I'm struck in each re-reading and consideration of Daly's work by its enormous vitality, which becomes most wrenching when this energy is surrendered. In, for example, "Wireless Aerialists," it appears over and again to name one "poem" in which it does, but DaDaDa is its own Constant. This isn't even Wallace Stephens, even Ezra Pound's most arcane cantos. I cannot help you understand by giving illustrious examples. Do a Google search and see it yourself and enter into it or you can never understand it, not that you can even then, or me, either—that of which we are a part is exceedingly difficult to comprehend. It is happening in an ever-present continuum, undercutting us at our most primal ability to communicate, the eternal birth, the Da.

Amusing, even fun, maybe especially fun... viz. Eckhart's sermon, "God Laughs and Plays." Add you own example here. And maybe not all that fun at all—quite unsettling, quite disconcerting, the powerlessness and lack of control we have over our own communications. The impotence of our own articulations. The empty meaninglessness of the monosyllabic cries and whispers. We can hate this poetry, to no avail, and call it vacant, vapid. It is, of course. As our contrived critical rasps lash out in ever-extending silences.

Silence is the only fair response to this book. All else is spurious, sustained silliness. This book too is silly. Daly has a Da in her name, of course. She is luscious, you will never touch her, she both is and is not there, like Yeats' Beloved in his mist of sleep.

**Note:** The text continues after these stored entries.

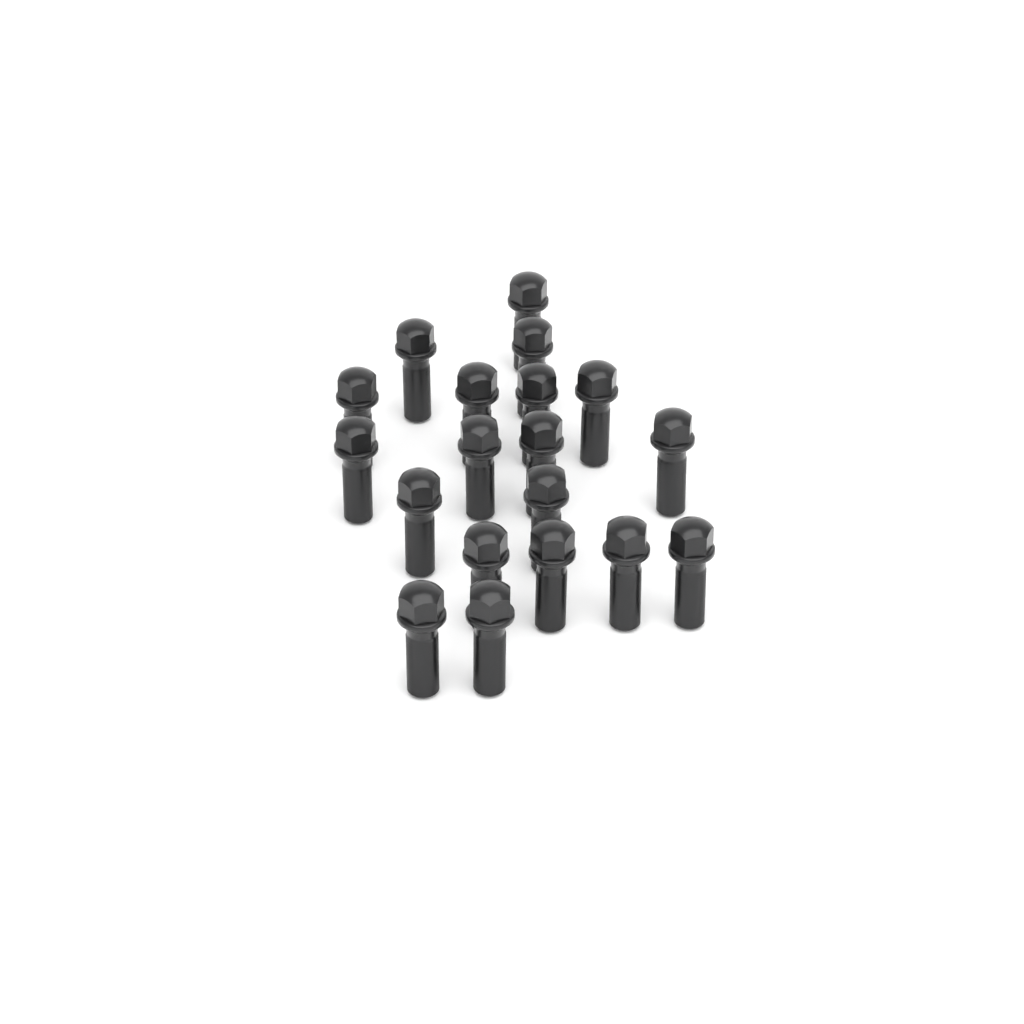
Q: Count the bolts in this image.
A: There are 19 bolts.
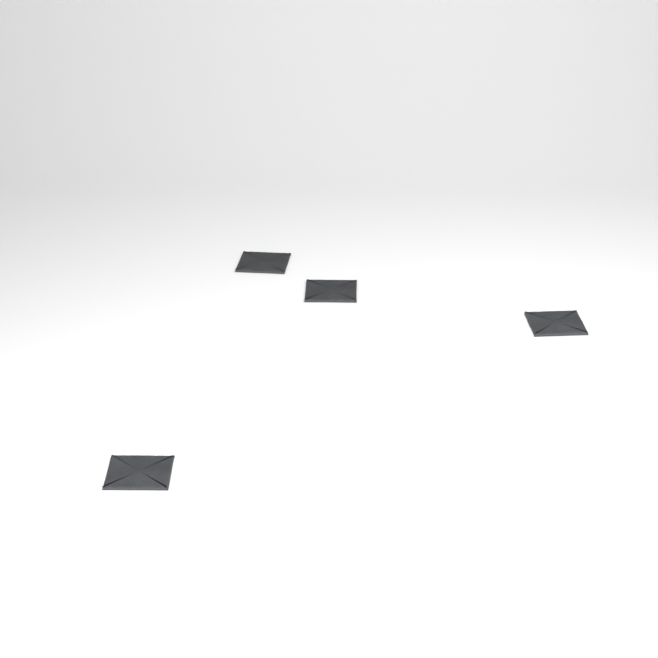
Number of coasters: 4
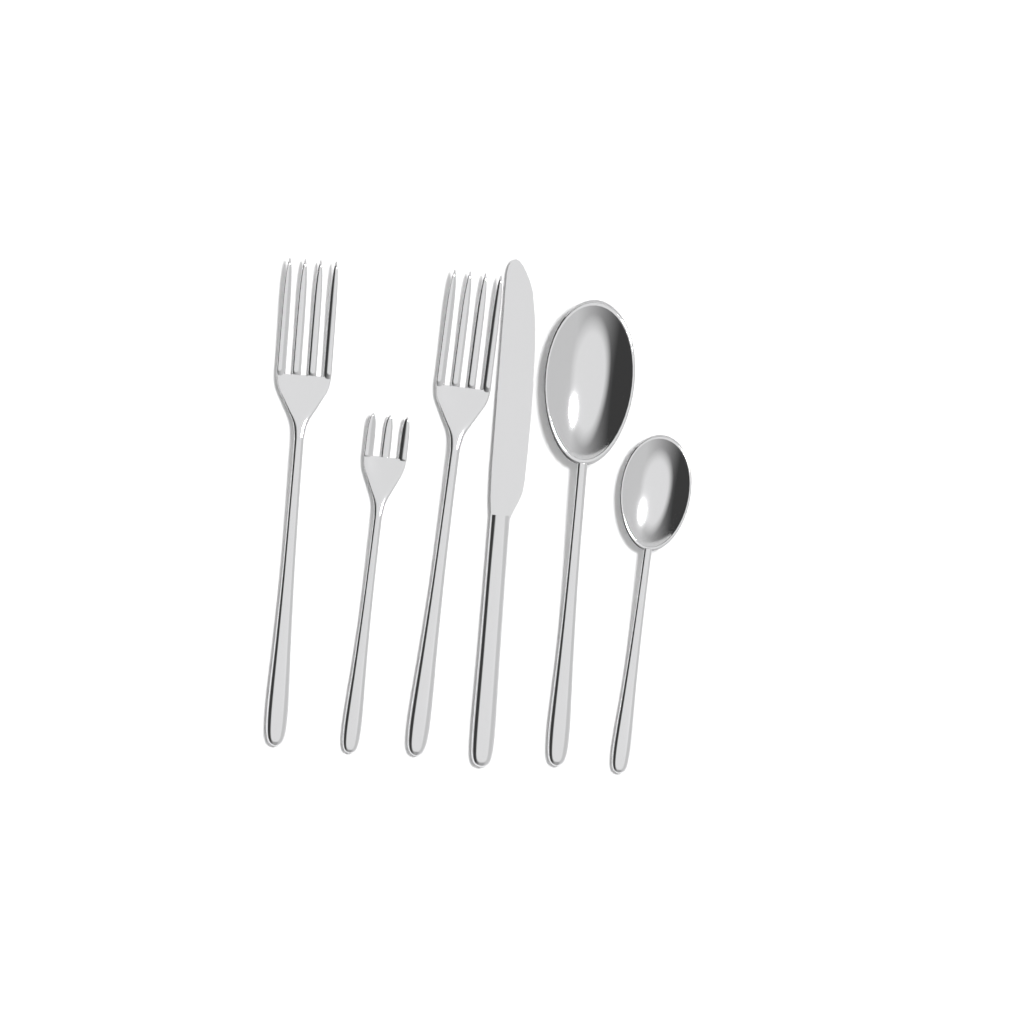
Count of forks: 3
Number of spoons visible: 2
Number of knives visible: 1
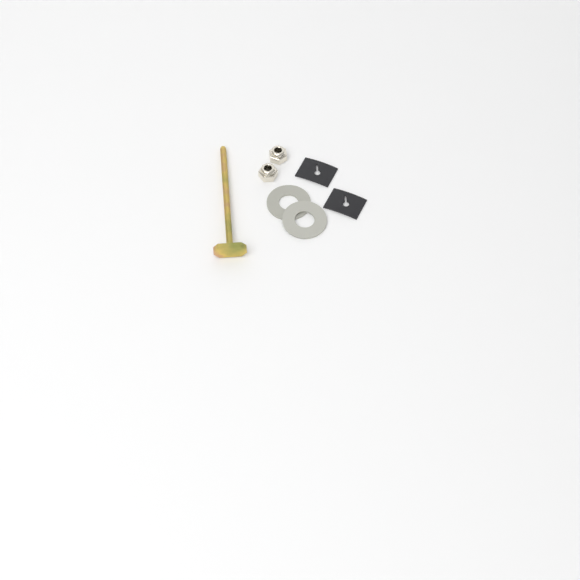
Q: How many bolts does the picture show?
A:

Its locus is found in part in parts of the words from The Daily Missal of the Mystical Body. It being DaDaDa. Homily and confession, a profession: its second section, its Latin, Continuation of the Litany. Propitius esto. Know the rest? Good. The library at Alexandria burned, my Sagittarius in my mid-heaven, her (Cadaly), her Heresy is Hilarious.


I am glad to have read it, been inside it. I am fragile in the shade of it, thrilled, afraid. Consumed, I am its consummation. Thanks be to God.


So, the book, DaDaDa, by Catherine Daly, the one I'm supposed to review? Well, I suppose I thought it quite good. I think you should get it. Get into it, what do you think? Or better yet, what did it not. Catherine Daly is probably quite intimidating to more than a few people. Her poetry, and her, too. I know the feeling. The rest is between the lines.